Ventricular fibrillation and atrial fibrillation are two different beasts.

Although the mechanisms of fibrillation are no doubt multi-faceted, the geometry of the heart may play a major role in the dynamics of wave propagation during fibrillation [A. T. Winfree, Science 266, 1003-1006 (1994)]. The ventricles are thick chambers made up of sheets of parallel muscle fibers with the direction of fibers rotating across the ventricular walls (rotational anisotropy). The thick walls of the ventricles allow reentry to develop transmurally, provided the wavelength is sufficiently small.
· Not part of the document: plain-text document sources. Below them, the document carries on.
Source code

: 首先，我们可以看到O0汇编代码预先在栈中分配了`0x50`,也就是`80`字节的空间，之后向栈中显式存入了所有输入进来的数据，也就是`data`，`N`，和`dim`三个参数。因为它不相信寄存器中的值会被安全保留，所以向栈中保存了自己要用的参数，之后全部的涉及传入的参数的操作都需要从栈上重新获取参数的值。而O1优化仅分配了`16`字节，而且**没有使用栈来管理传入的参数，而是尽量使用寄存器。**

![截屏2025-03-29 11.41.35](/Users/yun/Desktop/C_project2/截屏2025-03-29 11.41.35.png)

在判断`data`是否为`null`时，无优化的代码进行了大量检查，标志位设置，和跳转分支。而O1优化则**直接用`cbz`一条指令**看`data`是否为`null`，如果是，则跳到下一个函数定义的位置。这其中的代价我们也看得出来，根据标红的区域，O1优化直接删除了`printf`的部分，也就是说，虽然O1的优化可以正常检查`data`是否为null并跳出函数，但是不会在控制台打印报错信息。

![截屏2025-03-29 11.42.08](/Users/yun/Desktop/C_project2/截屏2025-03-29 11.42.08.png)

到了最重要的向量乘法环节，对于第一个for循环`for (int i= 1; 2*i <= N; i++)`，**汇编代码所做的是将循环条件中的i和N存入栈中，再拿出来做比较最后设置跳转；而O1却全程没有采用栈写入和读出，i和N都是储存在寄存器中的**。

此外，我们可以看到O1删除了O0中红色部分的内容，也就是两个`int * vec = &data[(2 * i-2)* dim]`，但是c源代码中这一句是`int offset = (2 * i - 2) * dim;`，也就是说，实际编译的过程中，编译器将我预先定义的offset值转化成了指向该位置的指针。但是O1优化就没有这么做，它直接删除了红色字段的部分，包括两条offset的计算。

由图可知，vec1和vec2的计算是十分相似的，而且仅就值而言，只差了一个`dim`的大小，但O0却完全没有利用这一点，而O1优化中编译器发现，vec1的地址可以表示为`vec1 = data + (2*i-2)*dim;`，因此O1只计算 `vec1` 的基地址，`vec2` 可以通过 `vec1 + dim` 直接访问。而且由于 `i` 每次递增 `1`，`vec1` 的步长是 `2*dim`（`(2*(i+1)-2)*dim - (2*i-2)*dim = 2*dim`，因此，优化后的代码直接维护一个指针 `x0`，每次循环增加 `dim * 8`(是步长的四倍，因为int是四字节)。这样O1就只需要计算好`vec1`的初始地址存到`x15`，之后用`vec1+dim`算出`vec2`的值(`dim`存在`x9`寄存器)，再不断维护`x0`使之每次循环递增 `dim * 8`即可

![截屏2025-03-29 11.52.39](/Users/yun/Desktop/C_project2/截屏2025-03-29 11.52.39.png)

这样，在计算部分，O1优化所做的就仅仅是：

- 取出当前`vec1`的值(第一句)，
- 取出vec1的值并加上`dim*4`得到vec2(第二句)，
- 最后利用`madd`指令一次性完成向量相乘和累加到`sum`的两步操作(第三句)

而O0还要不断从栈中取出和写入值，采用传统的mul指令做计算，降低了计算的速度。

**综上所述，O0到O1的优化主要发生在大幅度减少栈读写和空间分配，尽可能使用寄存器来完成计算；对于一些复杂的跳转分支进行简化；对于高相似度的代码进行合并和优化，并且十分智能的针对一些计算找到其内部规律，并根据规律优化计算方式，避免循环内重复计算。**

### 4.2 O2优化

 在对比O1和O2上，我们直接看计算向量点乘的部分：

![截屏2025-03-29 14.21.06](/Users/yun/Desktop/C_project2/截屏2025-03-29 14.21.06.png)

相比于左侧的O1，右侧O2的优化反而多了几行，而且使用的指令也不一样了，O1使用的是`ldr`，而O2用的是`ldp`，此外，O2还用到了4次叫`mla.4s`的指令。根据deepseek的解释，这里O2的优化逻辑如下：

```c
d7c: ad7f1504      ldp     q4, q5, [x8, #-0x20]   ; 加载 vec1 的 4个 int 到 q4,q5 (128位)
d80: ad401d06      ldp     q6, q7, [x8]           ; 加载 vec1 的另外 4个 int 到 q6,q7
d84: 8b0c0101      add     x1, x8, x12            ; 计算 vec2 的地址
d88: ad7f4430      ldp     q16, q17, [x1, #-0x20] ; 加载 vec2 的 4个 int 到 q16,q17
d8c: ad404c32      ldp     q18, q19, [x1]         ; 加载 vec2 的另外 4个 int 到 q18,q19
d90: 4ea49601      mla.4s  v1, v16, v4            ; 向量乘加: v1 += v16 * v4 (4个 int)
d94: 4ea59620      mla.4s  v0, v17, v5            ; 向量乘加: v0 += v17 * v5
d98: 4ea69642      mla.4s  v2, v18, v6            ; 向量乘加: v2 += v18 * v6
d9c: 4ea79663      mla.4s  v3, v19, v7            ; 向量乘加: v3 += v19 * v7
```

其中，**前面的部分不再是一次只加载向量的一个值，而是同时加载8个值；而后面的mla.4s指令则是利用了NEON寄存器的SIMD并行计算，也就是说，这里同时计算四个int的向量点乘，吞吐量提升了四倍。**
Depending on the kinetics of heart cells, the dynamics of rotating waves in three dimensions may be fundamentally different than in two dimensions, leading to destabilization of reentry and ventricular fibrillation (VF) in thick ventricles. The atria have an intricate geometry comprised of a thin sheet of cardiac tissue attached to a very complex network of pectinate muscles. The branching geometry of the pectinate muscles may lead to destabilization of two-dimensional reentry via "long-distance" electrical connections giving rise to atrial fibrillation (AF). Therefore, although fibrillation occurs via complex three-dimensional wave propagation in the ventricles and the atria, the underlying mechanisms and factors that sustain VF and AF are probably different.(c) 1998 American Institute of Physics.